## [Your instructions]
Print the listing below exactly, images excluded.

## [Information shown]
——

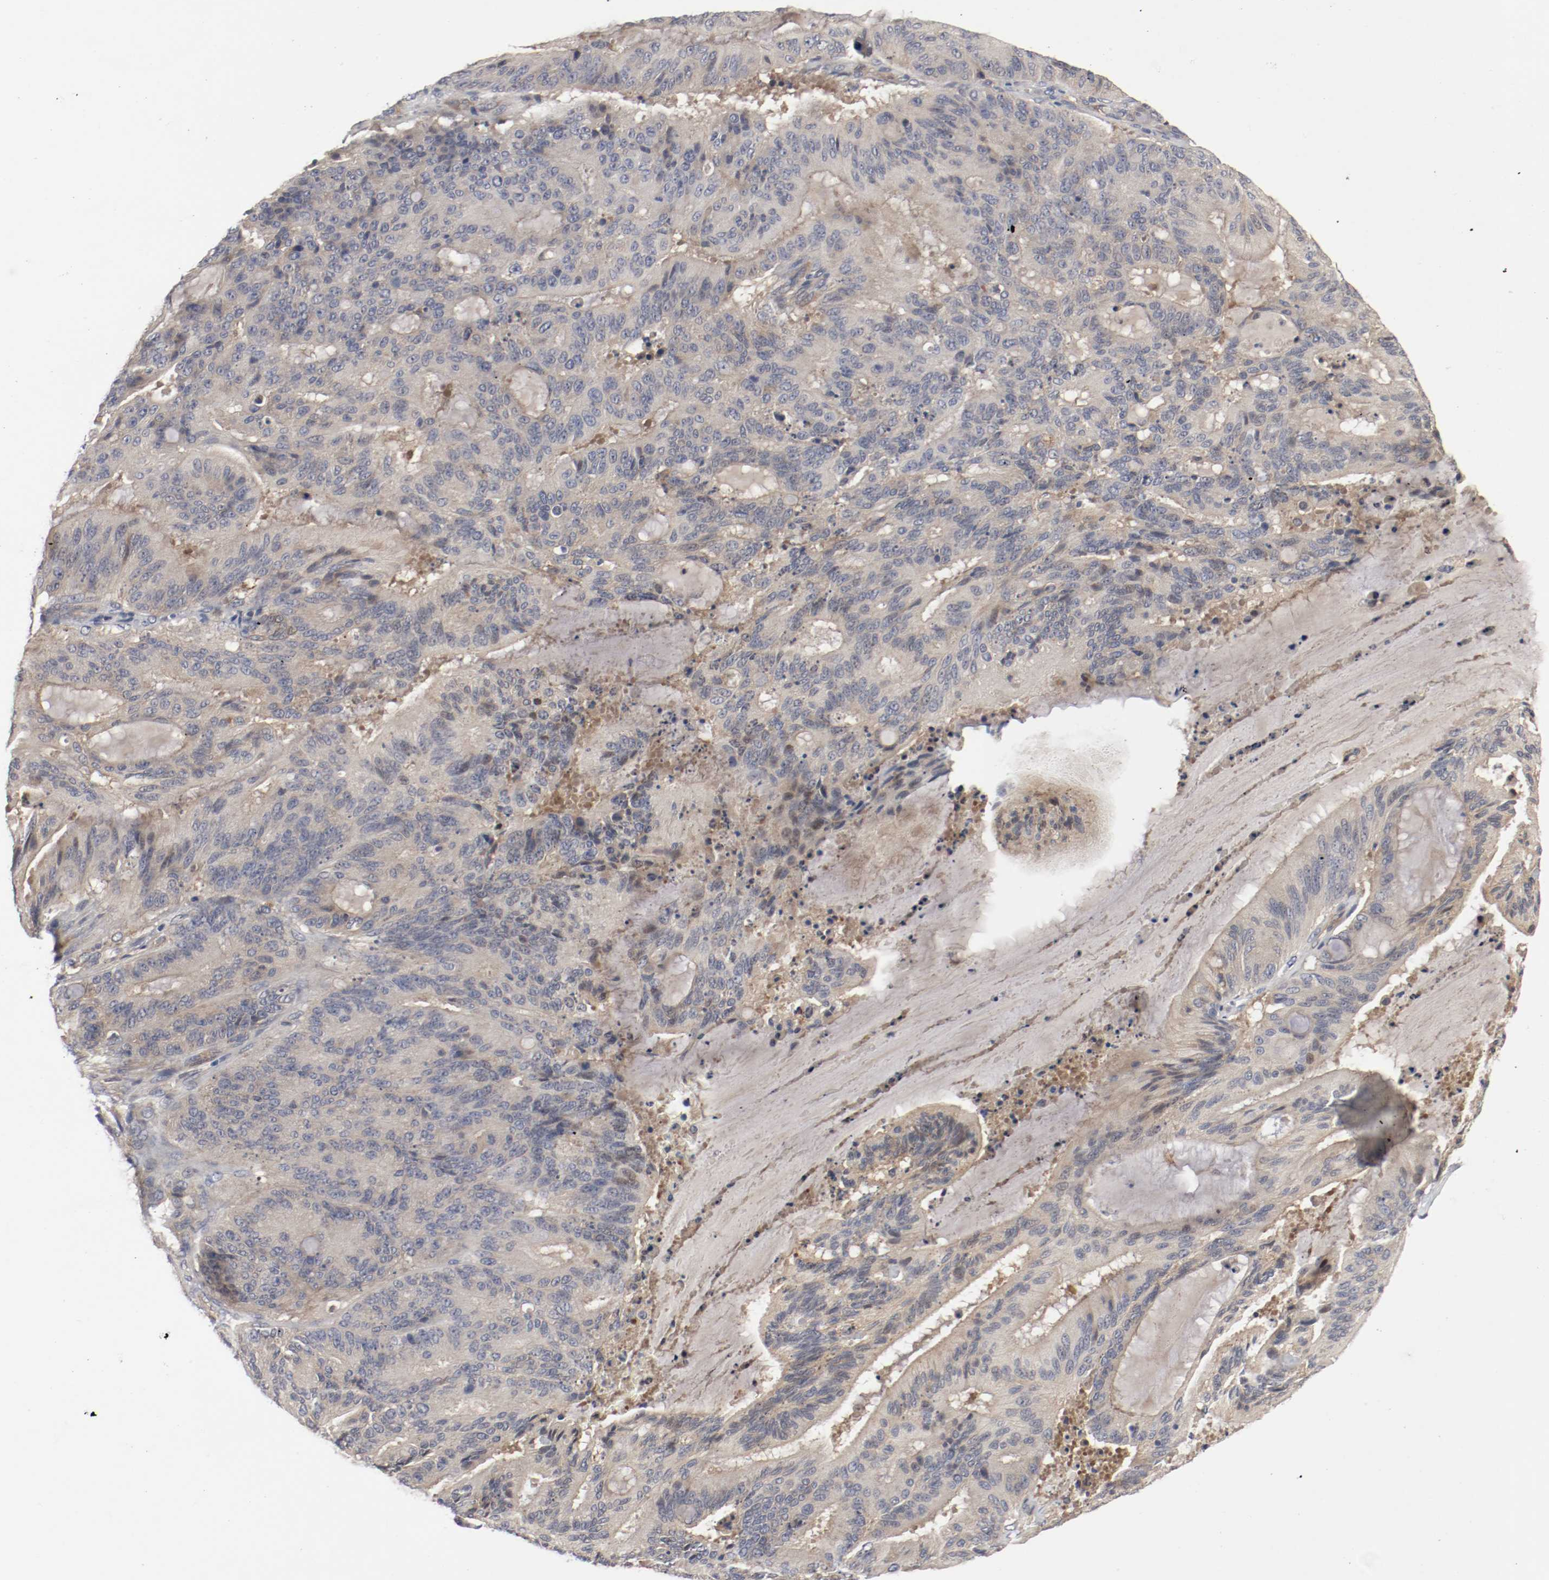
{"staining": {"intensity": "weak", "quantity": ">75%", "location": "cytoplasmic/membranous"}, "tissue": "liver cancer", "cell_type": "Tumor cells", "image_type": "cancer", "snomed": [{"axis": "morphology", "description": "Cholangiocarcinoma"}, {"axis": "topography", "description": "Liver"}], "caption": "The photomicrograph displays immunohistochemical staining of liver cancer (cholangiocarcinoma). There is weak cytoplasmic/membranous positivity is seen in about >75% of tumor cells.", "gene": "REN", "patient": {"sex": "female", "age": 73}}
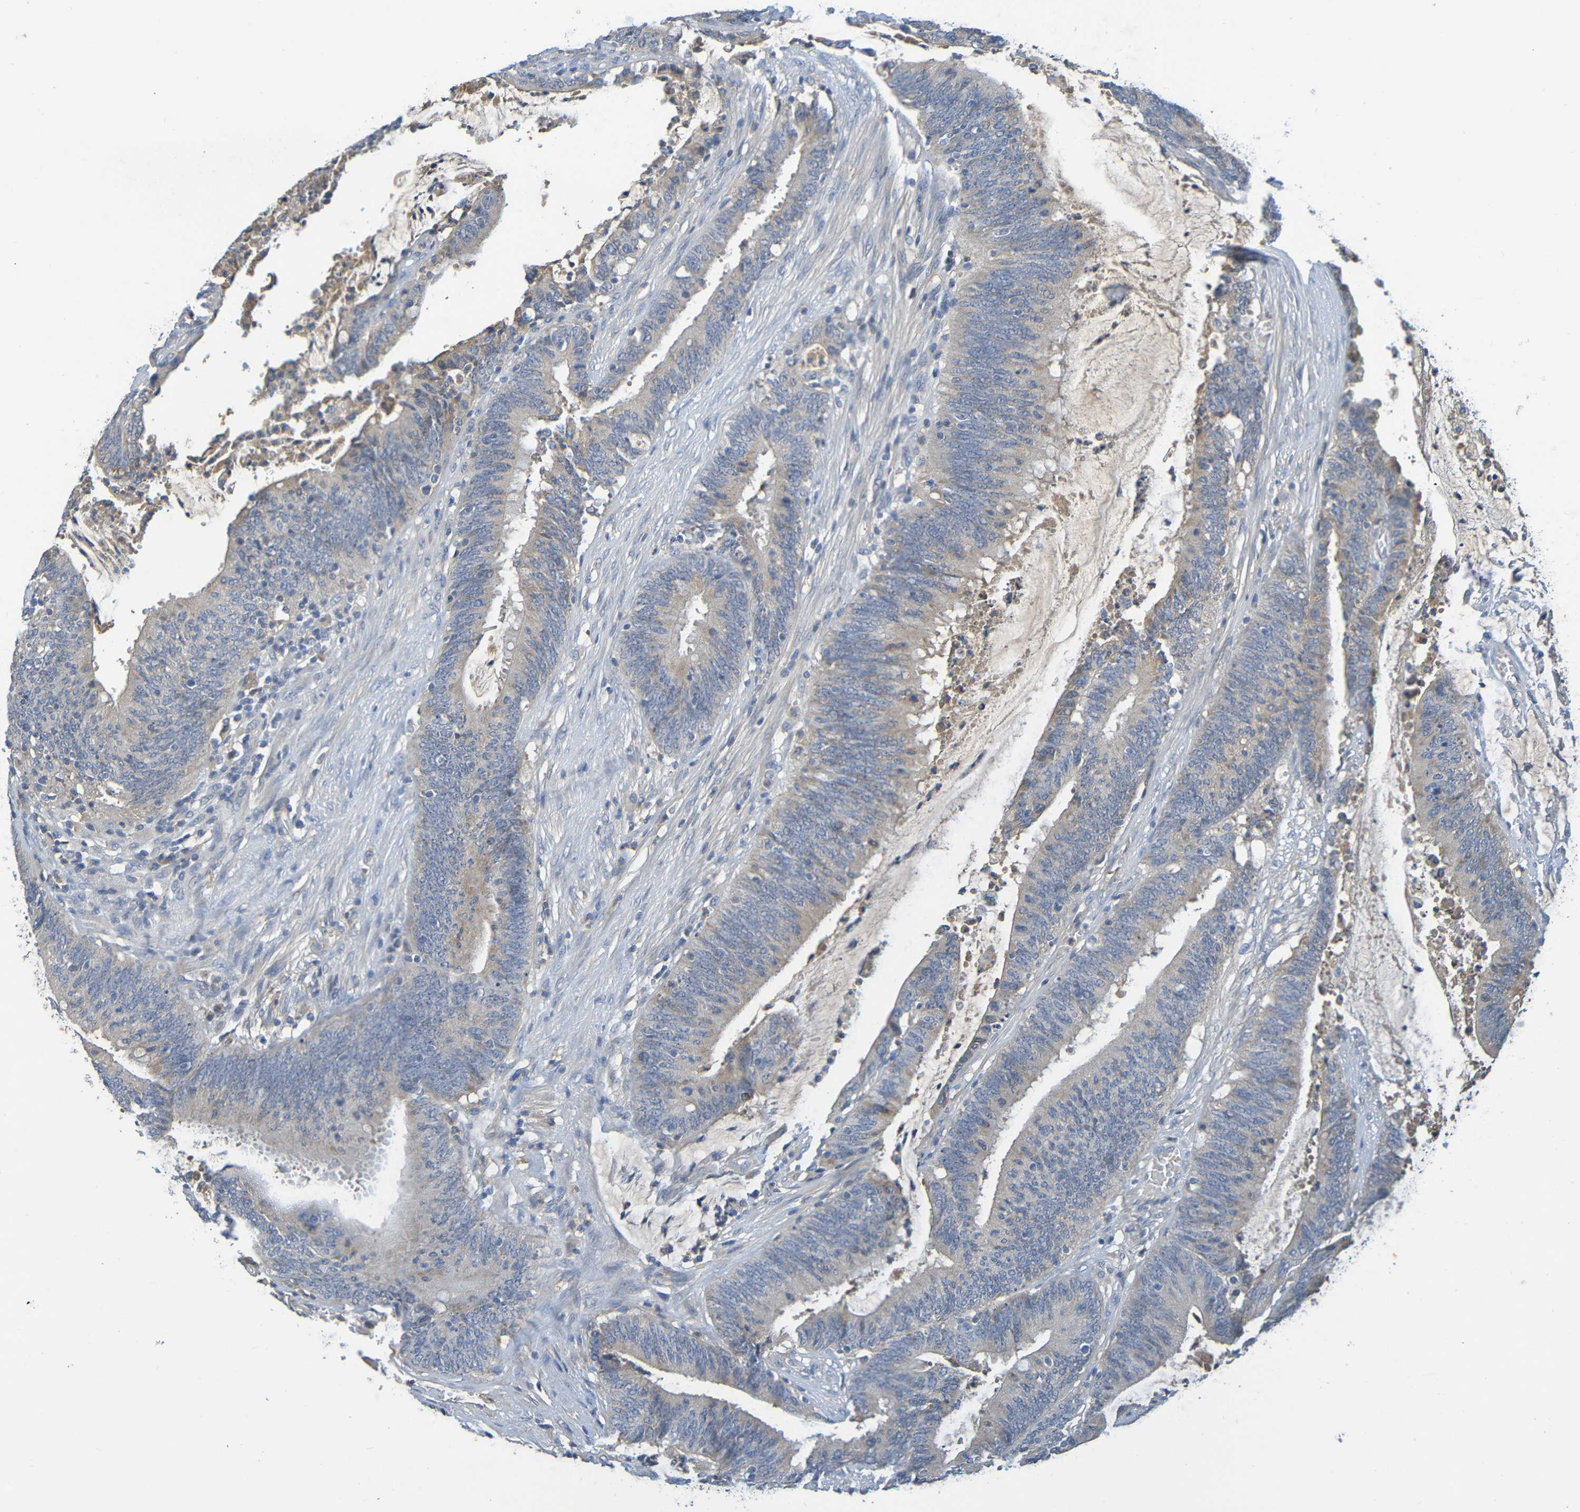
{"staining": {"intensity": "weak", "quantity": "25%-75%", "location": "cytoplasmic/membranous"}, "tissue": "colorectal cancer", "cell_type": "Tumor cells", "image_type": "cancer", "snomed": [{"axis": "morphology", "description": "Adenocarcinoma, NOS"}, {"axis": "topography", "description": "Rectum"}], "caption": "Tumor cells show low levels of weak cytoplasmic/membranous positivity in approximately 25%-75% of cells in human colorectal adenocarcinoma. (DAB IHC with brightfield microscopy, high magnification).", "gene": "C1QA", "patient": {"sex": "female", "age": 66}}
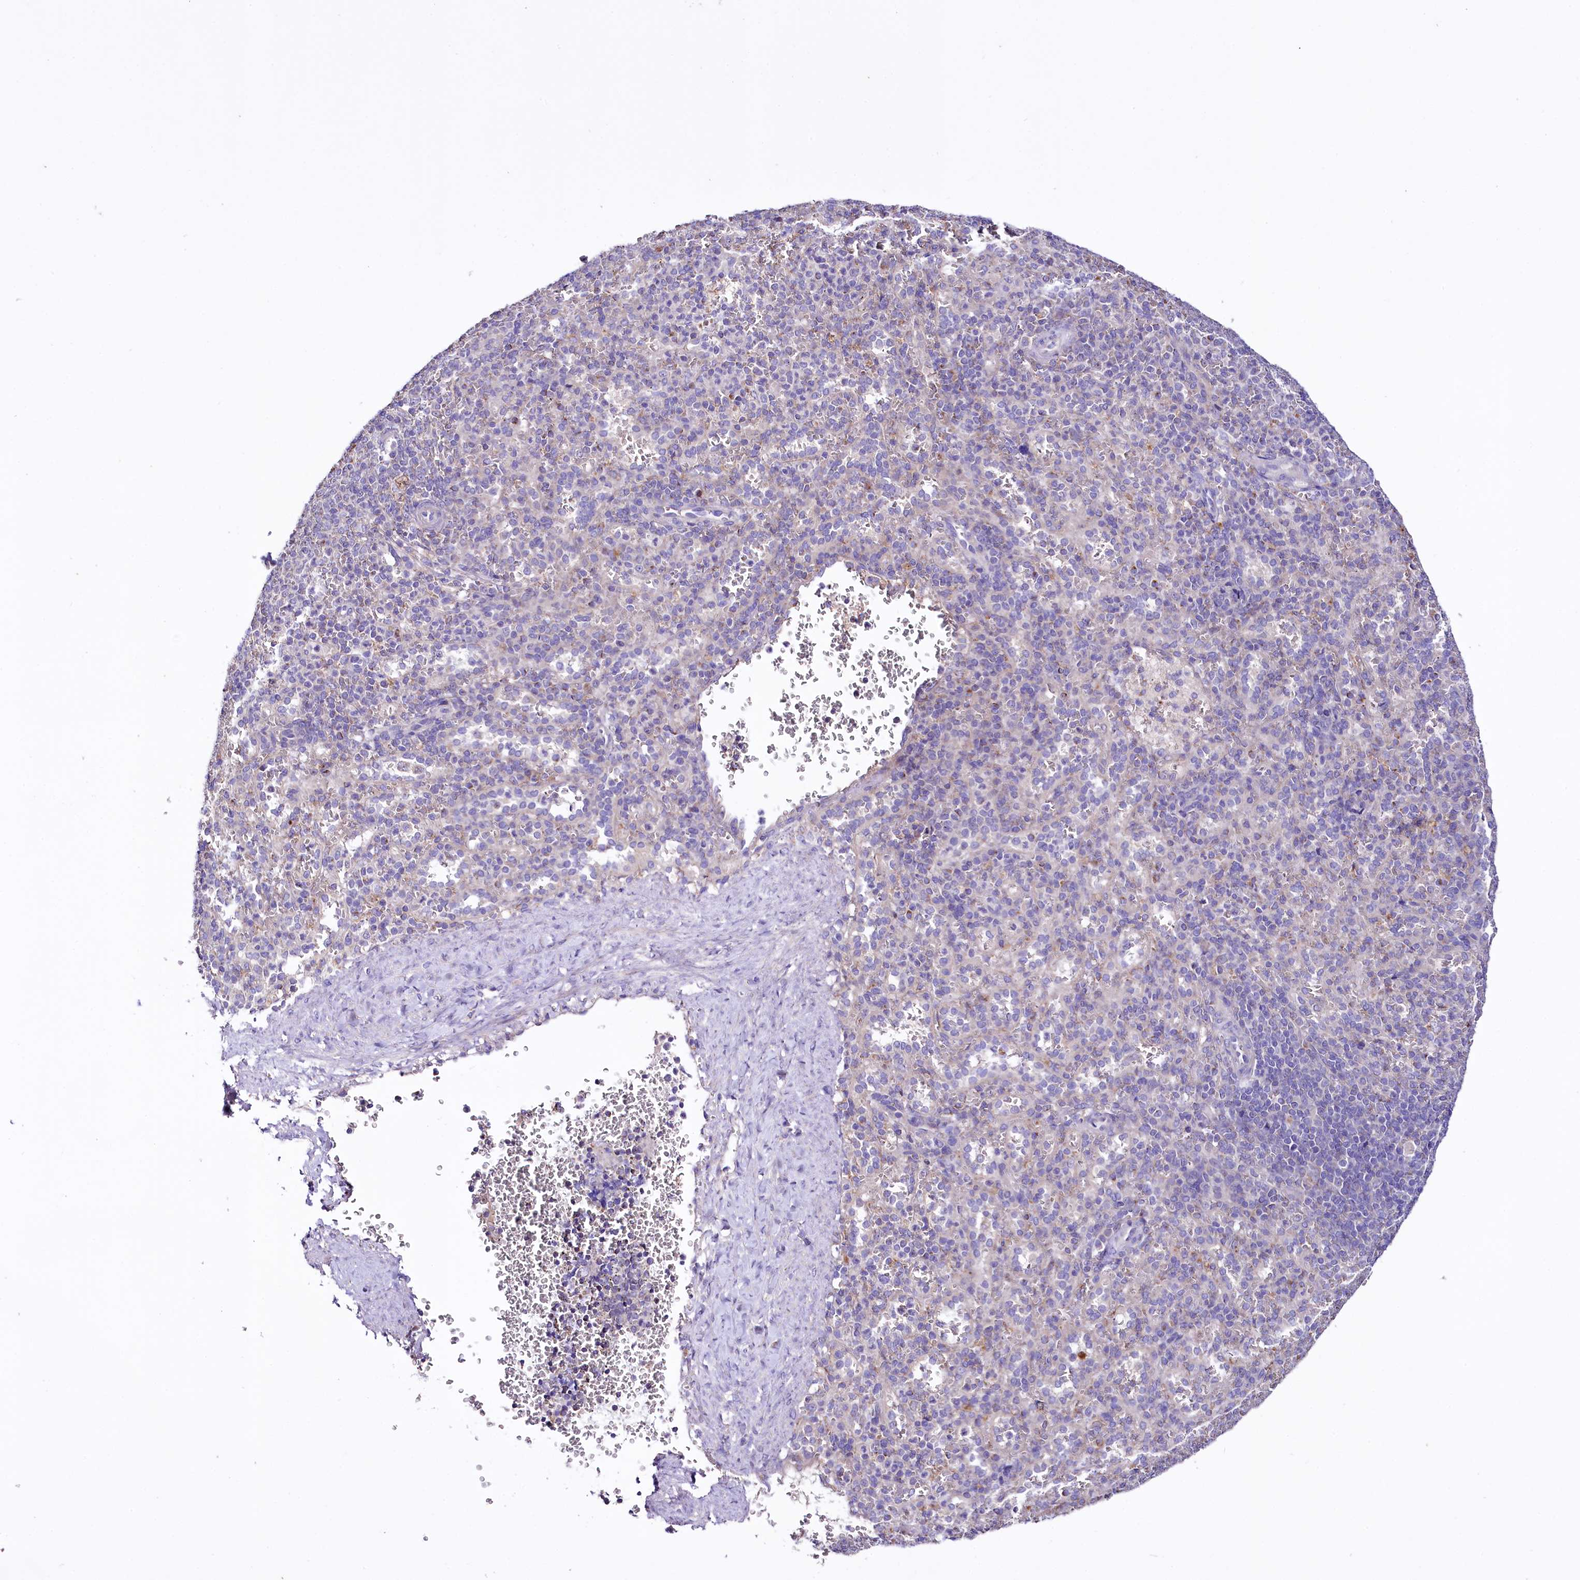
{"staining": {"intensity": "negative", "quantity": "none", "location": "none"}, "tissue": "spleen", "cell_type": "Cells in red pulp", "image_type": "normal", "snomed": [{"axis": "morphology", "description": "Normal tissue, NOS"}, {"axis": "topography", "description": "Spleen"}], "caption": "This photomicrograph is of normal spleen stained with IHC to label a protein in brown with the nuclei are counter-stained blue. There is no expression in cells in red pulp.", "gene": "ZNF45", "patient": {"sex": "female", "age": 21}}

——

## [Expected output]
{"staining": {"intensity": "weak", "quantity": ">75%", "location": "cytoplasmic/membranous"}, "tissue": "liver cancer", "cell_type": "Tumor cells", "image_type": "cancer", "snomed": [{"axis": "morphology", "description": "Cholangiocarcinoma"}, {"axis": "topography", "description": "Liver"}], "caption": "The photomicrograph displays immunohistochemical staining of liver cancer (cholangiocarcinoma). There is weak cytoplasmic/membranous positivity is seen in about >75% of tumor cells.", "gene": "REN", "patient": {"sex": "female", "age": 73}}
{"staining": {"intensity": "weak", "quantity": "25%-75%", "location": "cytoplasmic/membranous"}, "tissue": "colorectal cancer", "cell_type": "Tumor cells", "image_type": "cancer", "snomed": [{"axis": "morphology", "description": "Adenocarcinoma, NOS"}, {"axis": "topography", "description": "Rectum"}], "caption": "Tumor cells show low levels of weak cytoplasmic/membranous positivity in approximately 25%-75% of cells in human colorectal adenocarcinoma. (DAB IHC with brightfield microscopy, high magnification).", "gene": "C1QA", "patient": {"sex": "female", "age": 66}}
{"staining": {"intensity": "negative", "quantity": "none", "location": "none"}, "tissue": "spleen", "cell_type": "Cells in red pulp", "image_type": "normal", "snomed": [{"axis": "morphology", "description": "Normal tissue, NOS"}, {"axis": "topography", "description": "Spleen"}], "caption": "This photomicrograph is of normal spleen stained with IHC to label a protein in brown with the nuclei are counter-stained blue. There is no expression in cells in red pulp.", "gene": "ZNF45", "patient": {"sex": "female", "age": 21}}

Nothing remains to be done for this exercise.